- **Exercise details**: Retype each of the following rows line for line, keeping every character, space, and line break as it appears.

- **Data supplied**:
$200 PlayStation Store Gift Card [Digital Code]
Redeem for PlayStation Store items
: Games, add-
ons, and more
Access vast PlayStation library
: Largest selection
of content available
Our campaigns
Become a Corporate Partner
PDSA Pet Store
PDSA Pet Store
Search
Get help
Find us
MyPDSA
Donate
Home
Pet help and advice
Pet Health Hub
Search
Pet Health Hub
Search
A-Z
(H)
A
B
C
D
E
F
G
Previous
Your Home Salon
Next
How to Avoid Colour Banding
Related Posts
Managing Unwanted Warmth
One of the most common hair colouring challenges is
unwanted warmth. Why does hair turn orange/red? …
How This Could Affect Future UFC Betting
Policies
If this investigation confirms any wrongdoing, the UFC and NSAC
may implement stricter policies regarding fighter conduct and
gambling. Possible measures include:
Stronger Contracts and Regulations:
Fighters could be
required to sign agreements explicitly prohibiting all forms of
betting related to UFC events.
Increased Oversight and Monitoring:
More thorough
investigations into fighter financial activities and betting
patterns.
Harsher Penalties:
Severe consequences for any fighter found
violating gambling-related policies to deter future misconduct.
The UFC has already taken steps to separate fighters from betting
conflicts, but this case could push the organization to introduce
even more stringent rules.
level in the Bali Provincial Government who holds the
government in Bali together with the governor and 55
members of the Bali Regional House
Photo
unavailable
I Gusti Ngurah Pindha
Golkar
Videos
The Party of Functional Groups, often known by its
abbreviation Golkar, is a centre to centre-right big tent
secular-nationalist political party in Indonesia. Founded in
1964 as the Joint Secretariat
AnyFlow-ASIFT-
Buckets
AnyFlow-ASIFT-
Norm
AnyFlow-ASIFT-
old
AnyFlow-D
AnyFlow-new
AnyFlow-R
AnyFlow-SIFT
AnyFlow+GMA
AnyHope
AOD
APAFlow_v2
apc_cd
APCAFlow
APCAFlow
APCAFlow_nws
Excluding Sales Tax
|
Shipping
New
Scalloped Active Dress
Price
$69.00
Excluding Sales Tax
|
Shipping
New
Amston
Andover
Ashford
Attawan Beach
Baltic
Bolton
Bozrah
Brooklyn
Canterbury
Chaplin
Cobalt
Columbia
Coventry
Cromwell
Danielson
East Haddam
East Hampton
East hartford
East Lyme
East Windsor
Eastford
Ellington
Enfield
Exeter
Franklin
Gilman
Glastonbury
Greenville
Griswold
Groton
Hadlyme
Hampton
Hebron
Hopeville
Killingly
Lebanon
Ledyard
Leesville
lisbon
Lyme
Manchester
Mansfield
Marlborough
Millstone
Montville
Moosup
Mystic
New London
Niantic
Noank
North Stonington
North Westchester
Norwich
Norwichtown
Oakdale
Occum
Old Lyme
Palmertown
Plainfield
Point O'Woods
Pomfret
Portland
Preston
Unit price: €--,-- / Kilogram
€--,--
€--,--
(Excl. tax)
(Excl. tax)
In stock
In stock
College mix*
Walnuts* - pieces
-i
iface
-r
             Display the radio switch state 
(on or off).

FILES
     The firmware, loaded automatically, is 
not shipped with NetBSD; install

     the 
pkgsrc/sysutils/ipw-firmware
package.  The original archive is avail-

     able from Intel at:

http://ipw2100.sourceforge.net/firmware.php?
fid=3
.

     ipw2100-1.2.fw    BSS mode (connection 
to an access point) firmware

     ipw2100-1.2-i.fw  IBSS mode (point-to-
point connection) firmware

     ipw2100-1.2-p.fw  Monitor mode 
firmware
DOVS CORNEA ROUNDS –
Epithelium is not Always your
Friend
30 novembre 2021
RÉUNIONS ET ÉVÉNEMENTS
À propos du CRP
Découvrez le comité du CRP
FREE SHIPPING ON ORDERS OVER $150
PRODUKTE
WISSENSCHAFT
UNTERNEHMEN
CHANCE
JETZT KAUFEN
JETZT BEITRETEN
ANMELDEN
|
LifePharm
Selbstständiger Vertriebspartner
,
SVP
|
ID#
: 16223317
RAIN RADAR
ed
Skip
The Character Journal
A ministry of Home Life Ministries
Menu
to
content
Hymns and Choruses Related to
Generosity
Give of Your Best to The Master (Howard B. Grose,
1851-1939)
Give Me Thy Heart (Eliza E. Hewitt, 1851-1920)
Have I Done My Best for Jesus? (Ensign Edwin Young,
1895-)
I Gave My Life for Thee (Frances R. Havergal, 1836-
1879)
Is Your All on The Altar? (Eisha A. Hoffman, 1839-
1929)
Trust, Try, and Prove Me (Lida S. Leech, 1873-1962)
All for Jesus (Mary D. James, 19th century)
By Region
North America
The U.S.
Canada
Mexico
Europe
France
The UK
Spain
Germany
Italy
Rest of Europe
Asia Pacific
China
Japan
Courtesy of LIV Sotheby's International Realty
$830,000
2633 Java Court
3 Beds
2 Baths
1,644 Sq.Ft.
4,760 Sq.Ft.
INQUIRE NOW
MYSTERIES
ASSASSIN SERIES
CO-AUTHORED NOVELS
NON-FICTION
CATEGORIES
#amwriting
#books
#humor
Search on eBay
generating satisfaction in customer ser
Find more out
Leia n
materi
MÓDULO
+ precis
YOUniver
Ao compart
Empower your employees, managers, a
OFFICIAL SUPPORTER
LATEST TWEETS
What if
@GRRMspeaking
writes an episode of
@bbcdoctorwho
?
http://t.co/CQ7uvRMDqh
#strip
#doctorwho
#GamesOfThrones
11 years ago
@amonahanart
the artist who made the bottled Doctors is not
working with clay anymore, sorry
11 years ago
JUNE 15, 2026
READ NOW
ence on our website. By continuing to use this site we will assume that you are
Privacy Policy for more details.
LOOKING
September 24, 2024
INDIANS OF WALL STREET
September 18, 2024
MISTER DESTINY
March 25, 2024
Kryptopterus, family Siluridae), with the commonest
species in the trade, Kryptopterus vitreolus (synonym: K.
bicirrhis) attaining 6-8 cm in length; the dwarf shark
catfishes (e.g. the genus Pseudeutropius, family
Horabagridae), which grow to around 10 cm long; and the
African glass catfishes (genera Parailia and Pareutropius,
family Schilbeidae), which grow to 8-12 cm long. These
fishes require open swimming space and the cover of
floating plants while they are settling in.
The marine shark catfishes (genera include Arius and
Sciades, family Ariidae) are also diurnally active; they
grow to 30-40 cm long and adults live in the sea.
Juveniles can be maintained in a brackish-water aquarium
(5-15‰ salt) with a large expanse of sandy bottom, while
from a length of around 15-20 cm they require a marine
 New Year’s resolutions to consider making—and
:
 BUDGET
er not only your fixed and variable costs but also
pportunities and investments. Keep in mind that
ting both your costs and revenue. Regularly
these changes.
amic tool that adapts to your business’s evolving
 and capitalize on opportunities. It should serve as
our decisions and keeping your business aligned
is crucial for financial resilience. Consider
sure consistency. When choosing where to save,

- **Problem solution**:
$200 PlayStation Store Gift Card [Digital Code]
Redeem for PlayStation Store items
: Games, add-
ons, and more
Access vast PlayStation library
: Largest selection
of content available
Our campaigns
Become a Corporate Partner
PDSA Pet Store
PDSA Pet Store
Search
Get help
Find us
MyPDSA
Donate
Home
Pet help and advice
Pet Health Hub
Search
Pet Health Hub
Search
A-Z
(H)
A
B
C
D
E
F
G
Previous
Your Home Salon
Next
How to Avoid Colour Banding
Related Posts
Managing Unwanted Warmth
One of the most common hair colouring challenges is
unwanted warmth. Why does hair turn orange/red? …
How This Could Affect Future UFC Betting
Policies
If this investigation confirms any wrongdoing, the UFC and NSAC
may implement stricter policies regarding fighter conduct and
gambling. Possible measures include:
Stronger Contracts and Regulations:
Fighters could be
required to sign agreements explicitly prohibiting all forms of
betting related to UFC events.
Increased Oversight and Monitoring:
More thorough
investigations into fighter financial activities and betting
patterns.
Harsher Penalties:
Severe consequences for any fighter found
violating gambling-related policies to deter future misconduct.
The UFC has already taken steps to separate fighters from betting
conflicts, but this case could push the organization to introduce
even more stringent rules.
level in the Bali Provincial Government who holds the
government in Bali together with the governor and 55
members of the Bali Regional House
Photo
unavailable
I Gusti Ngurah Pindha
Golkar
Videos
The Party of Functional Groups, often known by its
abbreviation Golkar, is a centre to centre-right big tent
secular-nationalist political party in Indonesia. Founded in
1964 as the Joint Secretariat
AnyFlow-ASIFT-
Buckets
AnyFlow-ASIFT-
Norm
AnyFlow-ASIFT-
old
AnyFlow-D
AnyFlow-new
AnyFlow-R
AnyFlow-SIFT
AnyFlow+GMA
AnyHope
AOD
APAFlow_v2
apc_cd
APCAFlow
APCAFlow
APCAFlow_nws
Excluding Sales Tax
|
Shipping
New
Scalloped Active Dress
Price
$69.00
Excluding Sales Tax
|
Shipping
New
Amston
Andover
Ashford
Attawan Beach
Baltic
Bolton
Bozrah
Brooklyn
Canterbury
Chaplin
Cobalt
Columbia
Coventry
Cromwell
Danielson
East Haddam
East Hampton
East hartford
East Lyme
East Windsor
Eastford
Ellington
Enfield
Exeter
Franklin
Gilman
Glastonbury
Greenville
Griswold
Groton
Hadlyme
Hampton
Hebron
Hopeville
Killingly
Lebanon
Ledyard
Leesville
lisbon
Lyme
Manchester
Mansfield
Marlborough
Millstone
Montville
Moosup
Mystic
New London
Niantic
Noank
North Stonington
North Westchester
Norwich
Norwichtown
Oakdale
Occum
Old Lyme
Palmertown
Plainfield
Point O'Woods
Pomfret
Portland
Preston
Unit price: €--,-- / Kilogram
€--,--
€--,--
(Excl. tax)
(Excl. tax)
In stock
In stock
College mix*
Walnuts* - pieces
-i
iface
-r
             Display the radio switch state 
(on or off).

FILES
     The firmware, loaded automatically, is 
not shipped with NetBSD; install

     the 
pkgsrc/sysutils/ipw-firmware
package.  The original archive is avail-

     able from Intel at:

http://ipw2100.sourceforge.net/firmware.php?
fid=3
.

     ipw2100-1.2.fw    BSS mode (connection 
to an access point) firmware

     ipw2100-1.2-i.fw  IBSS mode (point-to-
point connection) firmware

     ipw2100-1.2-p.fw  Monitor mode 
firmware
DOVS CORNEA ROUNDS –
Epithelium is not Always your
Friend
30 novembre 2021
RÉUNIONS ET ÉVÉNEMENTS
À propos du CRP
Découvrez le comité du CRP
FREE SHIPPING ON ORDERS OVER $150
PRODUKTE
WISSENSCHAFT
UNTERNEHMEN
CHANCE
JETZT KAUFEN
JETZT BEITRETEN
ANMELDEN
|
LifePharm
Selbstständiger Vertriebspartner
,
SVP
|
ID#
: 16223317
RAIN RADAR
ed
Skip
The Character Journal
A ministry of Home Life Ministries
Menu
to
content
Hymns and Choruses Related to
Generosity
Give of Your Best to The Master (Howard B. Grose,
1851-1939)
Give Me Thy Heart (Eliza E. Hewitt, 1851-1920)
Have I Done My Best for Jesus? (Ensign Edwin Young,
1895-)
I Gave My Life for Thee (Frances R. Havergal, 1836-
1879)
Is Your All on The Altar? (Eisha A. Hoffman, 1839-
1929)
Trust, Try, and Prove Me (Lida S. Leech, 1873-1962)
All for Jesus (Mary D. James, 19th century)
By Region
North America
The U.S.
Canada
Mexico
Europe
France
The UK
Spain
Germany
Italy
Rest of Europe
Asia Pacific
China
Japan
Courtesy of LIV Sotheby's International Realty
$830,000
2633 Java Court
3 Beds
2 Baths
1,644 Sq.Ft.
4,760 Sq.Ft.
INQUIRE NOW
MYSTERIES
ASSASSIN SERIES
CO-AUTHORED NOVELS
NON-FICTION
CATEGORIES
#amwriting
#books
#humor
Search on eBay
generating satisfaction in customer ser
Find more out
Leia n
materi
MÓDULO
+ precis
YOUniver
Ao compart
Empower your employees, managers, a
OFFICIAL SUPPORTER
LATEST TWEETS
What if
@GRRMspeaking
writes an episode of
@bbcdoctorwho
?
http://t.co/CQ7uvRMDqh
#strip
#doctorwho
#GamesOfThrones
11 years ago
@amonahanart
the artist who made the bottled Doctors is not
working with clay anymore, sorry
11 years ago
JUNE 15, 2026
READ NOW
ence on our website. By continuing to use this site we will assume that you are
Privacy Policy for more details.
LOOKING
September 24, 2024
INDIANS OF WALL STREET
September 18, 2024
MISTER DESTINY
March 25, 2024
Kryptopterus, family Siluridae), with the commonest
species in the trade, Kryptopterus vitreolus (synonym: K.
bicirrhis) attaining 6-8 cm in length; the dwarf shark
catfishes (e.g. the genus Pseudeutropius, family
Horabagridae), which grow to around 10 cm long; and the
African glass catfishes (genera Parailia and Pareutropius,
family Schilbeidae), which grow to 8-12 cm long. These
fishes require open swimming space and the cover of
floating plants while they are settling in.
The marine shark catfishes (genera include Arius and
Sciades, family Ariidae) are also diurnally active; they
grow to 30-40 cm long and adults live in the sea.
Juveniles can be maintained in a brackish-water aquarium
(5-15‰ salt) with a large expanse of sandy bottom, while
from a length of around 15-20 cm they require a marine
 New Year’s resolutions to consider making—and
:
 BUDGET
er not only your fixed and variable costs but also
pportunities and investments. Keep in mind that
ting both your costs and revenue. Regularly
these changes.
amic tool that adapts to your business’s evolving
 and capitalize on opportunities. It should serve as
our decisions and keeping your business aligned
is crucial for financial resilience. Consider
sure consistency. When choosing where to save,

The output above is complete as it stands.